- Birth name: Thomas Cunningham
- Born: 22 June 1964 (age 60)^{[citation needed]}
- Genres: Pop
- Occupation(s): Drummer Songwriter
- Instrument(s): Drums Vocals
- Years active: 1982 – present

= Tommy Cunningham =

Scottish musician

Thomas Cunningham (born 22 June 1964) is a Scottish musician and the drummer for the band Wet Wet Wet.

==Biography==
Cunningham's father, Tom Sr., bought his son his first drum kit in 1977, "down the Social Club for £15". Shortly thereafter, a chance meeting with Graeme Clark on the school bus brought the two together. Over the next few years the two recruited fellow school friends Mark McLachlan and Neil Mitchell and concentrated on writing their original songs and perfected their song writing craft. From the release of their first single "Wishing I was Lucky", Wet Wet Wet had chart success for a further 10 years.

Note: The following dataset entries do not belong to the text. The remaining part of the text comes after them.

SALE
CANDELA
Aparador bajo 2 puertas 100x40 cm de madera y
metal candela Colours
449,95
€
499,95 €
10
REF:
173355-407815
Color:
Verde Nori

Cunningham acrimoniously left the band in 1997 after a dispute over royalty payments, and the band went on tour in 1998 without him. At its conclusion, the three remaining members went their separate ways. In 2004, however, they reunited.

In 2010 Cunningham along with Billy Sloan (DJ journalist) put on a benefit show for their friend Tiger Tim Stevens (DJ) who suffered from multiple sclerosis and had been forced to quit his job at Radio Clyde due to his illness; on the same bill were Midge Ure, Jim Diamond, Gerard Kelly, Marti Pellow and Paulo Nutini.

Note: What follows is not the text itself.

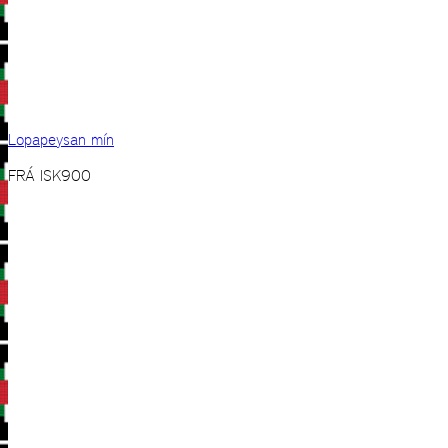
Lopapeysan mín
FRÁ
ISK
900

Tommy played drums on Jim Diamond's album "City of Soul" released by Camino Records (catalogue number CAMCD40, release date 3 October 2011). All proceeds from this album of Soul covers benefit the children's charity Radio Clyde Cash For Kids.

Cunningham and the remaining three original members of Wet Wet Wet reformed in 2004.

Cunningham presents an occasional weekend show across the Greatest Hits Radio Scotland.

==Personal life==
Cunningham is married to his childhood sweetheart Elaine Gallacher. They married in 1991, and have two children: Tayler and Stephen.